The unions that represent Disney employees are urging workers to vote to reject Disney’s most recent wage offer in ongoing contract negotiations, saying the proposal does not raise employee pay by enough.
Workers will vote on the contract proposal next week, with the results expected late on Feb. 3. The unions and Disney will return to the bargaining table if workers reject the proposal, as the union expects will occur.
Members of the Service Trades Council Union, which represent about 45,000 workers at Walt Disney World, have been negotiating a new contract with Disney since Aug. 24. The previous deal expired Oct. 1.
Disney presented the unions with this proposal on Jan. 9, said Matt Hollis, president of the Service Trades Council Union.
Union leaders have emphasized the need for raises, saying Disney’s current starting wage of $15 an hour is not enough for workers to live on in Orlando as the cost of living increases.

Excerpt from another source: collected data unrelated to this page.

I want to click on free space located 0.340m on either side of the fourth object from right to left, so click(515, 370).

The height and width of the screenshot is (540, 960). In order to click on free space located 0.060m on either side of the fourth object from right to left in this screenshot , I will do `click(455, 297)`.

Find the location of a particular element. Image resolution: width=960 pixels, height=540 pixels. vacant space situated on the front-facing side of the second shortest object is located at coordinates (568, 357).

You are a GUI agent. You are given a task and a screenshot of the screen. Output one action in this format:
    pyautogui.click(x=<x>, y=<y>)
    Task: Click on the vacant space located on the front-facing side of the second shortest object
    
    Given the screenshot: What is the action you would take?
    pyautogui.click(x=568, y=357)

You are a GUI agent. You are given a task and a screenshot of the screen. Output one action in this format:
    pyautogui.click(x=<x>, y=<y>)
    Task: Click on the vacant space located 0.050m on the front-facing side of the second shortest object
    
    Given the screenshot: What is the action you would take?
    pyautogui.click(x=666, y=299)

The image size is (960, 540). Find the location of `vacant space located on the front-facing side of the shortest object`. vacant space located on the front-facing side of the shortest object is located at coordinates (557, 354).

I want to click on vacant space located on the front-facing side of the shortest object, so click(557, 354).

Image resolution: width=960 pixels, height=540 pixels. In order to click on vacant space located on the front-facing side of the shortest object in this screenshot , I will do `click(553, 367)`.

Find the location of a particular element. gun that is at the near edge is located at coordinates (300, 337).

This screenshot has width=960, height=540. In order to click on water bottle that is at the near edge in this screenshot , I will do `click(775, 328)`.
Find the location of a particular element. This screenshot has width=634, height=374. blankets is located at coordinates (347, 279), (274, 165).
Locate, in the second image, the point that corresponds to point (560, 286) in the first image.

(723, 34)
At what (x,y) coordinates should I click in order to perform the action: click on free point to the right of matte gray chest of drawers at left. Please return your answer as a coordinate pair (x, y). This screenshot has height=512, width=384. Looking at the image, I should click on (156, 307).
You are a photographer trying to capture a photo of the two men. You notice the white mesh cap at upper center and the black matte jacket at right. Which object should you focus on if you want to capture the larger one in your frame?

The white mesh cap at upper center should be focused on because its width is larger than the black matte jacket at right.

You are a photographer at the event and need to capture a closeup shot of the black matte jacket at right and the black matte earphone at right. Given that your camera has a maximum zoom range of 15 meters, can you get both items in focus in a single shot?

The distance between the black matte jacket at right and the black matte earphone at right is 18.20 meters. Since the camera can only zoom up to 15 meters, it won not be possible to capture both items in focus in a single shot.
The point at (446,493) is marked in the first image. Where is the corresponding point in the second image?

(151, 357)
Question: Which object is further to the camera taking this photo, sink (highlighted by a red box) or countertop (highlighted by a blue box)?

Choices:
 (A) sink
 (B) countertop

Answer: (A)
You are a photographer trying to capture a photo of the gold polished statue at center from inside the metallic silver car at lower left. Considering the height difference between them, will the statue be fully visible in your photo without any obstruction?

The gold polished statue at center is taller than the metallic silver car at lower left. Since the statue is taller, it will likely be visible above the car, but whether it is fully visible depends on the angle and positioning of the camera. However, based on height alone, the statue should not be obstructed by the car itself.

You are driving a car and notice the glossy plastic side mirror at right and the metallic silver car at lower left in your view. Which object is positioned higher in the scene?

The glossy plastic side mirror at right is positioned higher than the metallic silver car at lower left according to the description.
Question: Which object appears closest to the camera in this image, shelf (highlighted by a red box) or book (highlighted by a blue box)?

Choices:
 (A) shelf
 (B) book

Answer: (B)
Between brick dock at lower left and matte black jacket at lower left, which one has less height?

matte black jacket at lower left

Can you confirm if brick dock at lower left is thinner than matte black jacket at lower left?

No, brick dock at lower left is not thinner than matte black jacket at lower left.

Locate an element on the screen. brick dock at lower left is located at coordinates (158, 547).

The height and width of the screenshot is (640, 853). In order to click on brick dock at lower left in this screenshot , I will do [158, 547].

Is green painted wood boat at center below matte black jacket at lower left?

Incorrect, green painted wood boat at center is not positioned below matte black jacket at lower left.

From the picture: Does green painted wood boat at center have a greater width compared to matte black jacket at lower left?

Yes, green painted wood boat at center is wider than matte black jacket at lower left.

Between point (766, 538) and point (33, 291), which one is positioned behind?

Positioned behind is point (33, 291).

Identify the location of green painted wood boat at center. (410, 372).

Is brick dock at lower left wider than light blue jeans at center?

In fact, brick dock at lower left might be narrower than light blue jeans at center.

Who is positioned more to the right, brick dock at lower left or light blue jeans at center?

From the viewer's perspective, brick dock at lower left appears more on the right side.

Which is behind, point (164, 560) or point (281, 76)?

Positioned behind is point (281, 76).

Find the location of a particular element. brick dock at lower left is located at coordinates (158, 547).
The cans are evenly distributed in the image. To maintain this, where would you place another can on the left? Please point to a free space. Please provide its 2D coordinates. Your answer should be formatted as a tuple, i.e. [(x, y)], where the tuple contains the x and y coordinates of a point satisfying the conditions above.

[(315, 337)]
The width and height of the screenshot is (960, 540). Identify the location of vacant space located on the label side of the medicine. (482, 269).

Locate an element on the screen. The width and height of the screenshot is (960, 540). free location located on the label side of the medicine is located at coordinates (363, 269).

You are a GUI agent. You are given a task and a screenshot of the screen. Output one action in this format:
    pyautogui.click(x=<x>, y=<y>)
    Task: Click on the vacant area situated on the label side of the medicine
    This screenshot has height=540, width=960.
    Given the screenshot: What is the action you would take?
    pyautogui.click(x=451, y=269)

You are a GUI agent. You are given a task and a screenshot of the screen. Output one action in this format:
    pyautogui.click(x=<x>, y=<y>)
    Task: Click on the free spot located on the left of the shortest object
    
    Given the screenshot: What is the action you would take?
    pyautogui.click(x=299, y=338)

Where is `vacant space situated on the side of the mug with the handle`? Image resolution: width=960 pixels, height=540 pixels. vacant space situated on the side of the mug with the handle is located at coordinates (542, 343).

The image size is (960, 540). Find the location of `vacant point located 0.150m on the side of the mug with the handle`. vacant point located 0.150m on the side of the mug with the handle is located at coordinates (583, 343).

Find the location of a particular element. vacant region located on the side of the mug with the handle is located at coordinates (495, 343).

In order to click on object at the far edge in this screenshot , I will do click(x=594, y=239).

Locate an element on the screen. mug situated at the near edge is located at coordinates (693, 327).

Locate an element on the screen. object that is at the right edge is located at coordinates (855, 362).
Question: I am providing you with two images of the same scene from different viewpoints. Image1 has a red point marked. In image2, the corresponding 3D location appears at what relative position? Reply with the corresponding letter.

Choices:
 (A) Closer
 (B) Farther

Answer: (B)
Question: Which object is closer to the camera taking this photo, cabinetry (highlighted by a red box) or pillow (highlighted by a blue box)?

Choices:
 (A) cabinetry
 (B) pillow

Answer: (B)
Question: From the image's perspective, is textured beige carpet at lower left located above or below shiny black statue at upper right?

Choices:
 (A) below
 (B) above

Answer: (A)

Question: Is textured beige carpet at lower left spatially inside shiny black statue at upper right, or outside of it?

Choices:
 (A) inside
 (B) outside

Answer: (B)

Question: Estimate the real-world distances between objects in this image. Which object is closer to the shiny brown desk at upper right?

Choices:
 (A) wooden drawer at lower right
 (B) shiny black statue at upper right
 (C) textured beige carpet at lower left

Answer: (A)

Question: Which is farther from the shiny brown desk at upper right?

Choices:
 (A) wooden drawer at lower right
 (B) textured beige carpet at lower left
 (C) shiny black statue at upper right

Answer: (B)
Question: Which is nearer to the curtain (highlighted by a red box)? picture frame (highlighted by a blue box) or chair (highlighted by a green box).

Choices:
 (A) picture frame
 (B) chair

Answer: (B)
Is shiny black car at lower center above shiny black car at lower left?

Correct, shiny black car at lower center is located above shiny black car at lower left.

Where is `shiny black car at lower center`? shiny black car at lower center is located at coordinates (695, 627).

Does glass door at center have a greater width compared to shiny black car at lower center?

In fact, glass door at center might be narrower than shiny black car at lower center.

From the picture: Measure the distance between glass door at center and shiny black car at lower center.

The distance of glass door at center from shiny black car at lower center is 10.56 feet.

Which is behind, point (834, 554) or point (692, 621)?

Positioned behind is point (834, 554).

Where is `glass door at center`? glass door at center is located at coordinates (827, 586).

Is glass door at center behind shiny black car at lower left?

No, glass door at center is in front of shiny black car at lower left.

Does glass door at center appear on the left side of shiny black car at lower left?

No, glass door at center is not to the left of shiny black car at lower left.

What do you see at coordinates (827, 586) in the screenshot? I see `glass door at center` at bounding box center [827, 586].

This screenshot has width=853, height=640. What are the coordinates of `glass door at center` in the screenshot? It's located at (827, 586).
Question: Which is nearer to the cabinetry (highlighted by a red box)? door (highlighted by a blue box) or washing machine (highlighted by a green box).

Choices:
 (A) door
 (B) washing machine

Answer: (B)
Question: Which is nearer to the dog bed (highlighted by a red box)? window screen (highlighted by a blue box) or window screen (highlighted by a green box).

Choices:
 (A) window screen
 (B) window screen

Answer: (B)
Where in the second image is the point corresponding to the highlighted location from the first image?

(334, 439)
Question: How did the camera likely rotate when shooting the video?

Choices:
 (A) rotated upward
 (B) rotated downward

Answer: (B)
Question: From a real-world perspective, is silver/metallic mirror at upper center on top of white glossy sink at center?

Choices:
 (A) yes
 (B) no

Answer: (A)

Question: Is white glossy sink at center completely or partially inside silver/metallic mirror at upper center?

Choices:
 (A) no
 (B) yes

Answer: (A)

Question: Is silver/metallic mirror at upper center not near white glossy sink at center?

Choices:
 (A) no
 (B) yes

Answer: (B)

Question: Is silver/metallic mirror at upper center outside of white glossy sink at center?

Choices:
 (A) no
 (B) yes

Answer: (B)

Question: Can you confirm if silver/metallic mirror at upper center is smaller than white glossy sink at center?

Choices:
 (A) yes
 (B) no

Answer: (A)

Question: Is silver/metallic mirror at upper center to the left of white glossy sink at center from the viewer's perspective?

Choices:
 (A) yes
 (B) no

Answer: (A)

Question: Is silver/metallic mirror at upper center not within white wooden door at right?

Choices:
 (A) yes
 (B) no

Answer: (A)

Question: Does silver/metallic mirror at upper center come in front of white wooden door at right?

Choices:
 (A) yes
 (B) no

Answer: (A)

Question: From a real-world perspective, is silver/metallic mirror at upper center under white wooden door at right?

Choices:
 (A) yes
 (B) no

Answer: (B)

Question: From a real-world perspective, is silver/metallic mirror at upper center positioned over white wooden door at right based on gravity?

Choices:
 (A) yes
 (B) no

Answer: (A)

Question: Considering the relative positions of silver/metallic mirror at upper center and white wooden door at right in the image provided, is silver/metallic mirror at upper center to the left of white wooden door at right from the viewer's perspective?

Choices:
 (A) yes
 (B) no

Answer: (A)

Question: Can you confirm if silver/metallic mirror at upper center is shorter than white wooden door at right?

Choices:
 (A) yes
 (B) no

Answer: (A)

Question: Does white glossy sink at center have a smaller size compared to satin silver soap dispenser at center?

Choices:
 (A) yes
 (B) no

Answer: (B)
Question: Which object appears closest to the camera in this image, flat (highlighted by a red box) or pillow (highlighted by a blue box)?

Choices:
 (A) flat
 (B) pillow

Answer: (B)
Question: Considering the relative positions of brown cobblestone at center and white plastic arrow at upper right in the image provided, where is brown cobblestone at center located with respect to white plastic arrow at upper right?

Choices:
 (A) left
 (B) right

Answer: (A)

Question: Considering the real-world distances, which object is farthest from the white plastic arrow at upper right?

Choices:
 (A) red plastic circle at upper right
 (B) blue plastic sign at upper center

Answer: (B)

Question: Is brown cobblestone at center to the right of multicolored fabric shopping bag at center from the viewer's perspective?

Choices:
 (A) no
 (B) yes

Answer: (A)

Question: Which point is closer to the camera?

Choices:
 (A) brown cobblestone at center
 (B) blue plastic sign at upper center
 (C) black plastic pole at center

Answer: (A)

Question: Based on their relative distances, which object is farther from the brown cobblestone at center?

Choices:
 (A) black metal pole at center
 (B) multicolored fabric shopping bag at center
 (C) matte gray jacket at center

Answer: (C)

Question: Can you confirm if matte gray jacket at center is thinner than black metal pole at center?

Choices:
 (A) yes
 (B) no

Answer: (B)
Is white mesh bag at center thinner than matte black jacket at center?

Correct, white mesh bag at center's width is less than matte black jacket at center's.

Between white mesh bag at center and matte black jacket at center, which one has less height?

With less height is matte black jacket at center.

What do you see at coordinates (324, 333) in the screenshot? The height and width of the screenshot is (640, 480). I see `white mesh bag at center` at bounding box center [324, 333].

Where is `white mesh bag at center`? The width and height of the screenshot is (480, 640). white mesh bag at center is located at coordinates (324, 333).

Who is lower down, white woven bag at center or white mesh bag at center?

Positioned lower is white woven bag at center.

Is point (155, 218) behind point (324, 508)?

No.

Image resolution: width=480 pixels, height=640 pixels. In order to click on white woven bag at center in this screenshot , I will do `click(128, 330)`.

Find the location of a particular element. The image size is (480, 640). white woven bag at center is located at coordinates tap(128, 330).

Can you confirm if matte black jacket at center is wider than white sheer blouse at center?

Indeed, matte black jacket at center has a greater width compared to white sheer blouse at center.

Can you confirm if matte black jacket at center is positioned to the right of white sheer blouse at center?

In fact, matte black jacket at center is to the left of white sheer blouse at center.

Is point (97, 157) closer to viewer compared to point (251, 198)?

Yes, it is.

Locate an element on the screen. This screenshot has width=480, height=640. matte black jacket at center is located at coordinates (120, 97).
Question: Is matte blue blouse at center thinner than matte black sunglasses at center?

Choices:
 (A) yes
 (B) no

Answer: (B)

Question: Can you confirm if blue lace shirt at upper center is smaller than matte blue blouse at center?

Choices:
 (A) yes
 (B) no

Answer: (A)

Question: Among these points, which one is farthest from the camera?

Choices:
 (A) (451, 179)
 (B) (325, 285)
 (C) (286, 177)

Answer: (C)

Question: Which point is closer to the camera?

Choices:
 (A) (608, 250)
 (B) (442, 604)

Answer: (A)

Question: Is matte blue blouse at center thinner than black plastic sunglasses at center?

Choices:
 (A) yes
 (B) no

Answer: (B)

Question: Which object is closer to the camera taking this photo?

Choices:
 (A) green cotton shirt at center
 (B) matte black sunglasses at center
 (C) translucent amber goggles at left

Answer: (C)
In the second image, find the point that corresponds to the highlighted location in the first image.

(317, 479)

A November union report found a single worker without children would need to earn at least $18 an hour to afford basic needs, though it noted “most workers need to make much more than that to cover their necessities.”
In negotiations with the unions, Disney World leaders have proposed to gradually increase starting pay to $20 an hour over the next five years. Certain roles, like housekeepers, bus drivers and culinary positions, would start at $20 under the proposal.
“This very strong offer provides our Cast Members with a nearly 10% average increase immediately and guaranteed raises for the next four years with every single non-tipped Cast Member promised at least a $20 starting wage during the contract, and the majority seeing a 33% to 46% increase during that time,” Disney spokeswoman Andrea Finger said in a statement.
Disney said its offer would raise the wages of around 13,800 full-time, non-tipped employees by more than $1 in the contract’s first year. The proposal is retroactive to October 2022, meaning Disney’s wages would continue to outpace Florida’s minimum wage by at least $5 each year, according to the company.
Other benefits in the proposed contract include eight weeks of paid child-bonding time for full-time employees with at least a year of service and an additional 401(k) option.
Hollis said Disney’s wages have been higher than Florida’s minimum wage for years because employees perform a variety of tasks and are held to famously high standards. Comparing the two is “absurd,” he said.
Disney’s pay was above the area’s living wage prior to the COVID-19 pandemic, Hollis said, but the rising cost of living has erased the gains workers won in 2018.
“And while it is true that some workers would receive an initial increase of more than $1, the fact is that under Disney’s current offer, an overwhelming majority of the STCU workers — over 30,000 of the 45,000 — would receive only the initial increase of $1,” he said during a press conference Friday.
“And the job classifications that are slated to receive more than the initial $1 increase are those which the company currently has difficulty hiring or retaining employees, for various reasons,” he continued.
Earlier this week, Sodexo food service and concessions workers at the Orange County Convention Center voted to approve a contract that will increase all non-tipped workers’ wages to $18 an hour by August, making them the first hospitality workers in Orlando to reach that pay rate.
Bargaining committee leader Angie McKinnon said the negotiations set “a new standard for hospitality workers in Central Florida.”
Disney workers held a November rally in Kissimmee for better pay, holding signs with slogans such as “Full-time can’t buy diapers” and “Magic doesn’t pay the bills.”
There, Disney workers like recreation employee Amethyst Bennett and merchandise staff member Nicky Wilkins said they struggle to make ends meet earning $16.50 and $15 an hour.
At the time, 28-year-old Bennett said she and her husband, a Universal employee, could not afford formula and diapers for their 9-month-old daughter without the assistance of their parents, despite both working full-time.
Wilkins, 39, said she similarly depended on financial assistance from family members and knows of fellow Disney employees who have taken two to three jobs to make ends meet.
She shared her three-hour, one-way commute to Disney as part of the Orlando Sentinel’s 2019 series “Laborland,” which documented the struggles of Orlando’s low-wage hospitality workers.
“We’re paying over $2,000 in rent. You want to give us a dollar more? The cost of living is expensive,” she said in November.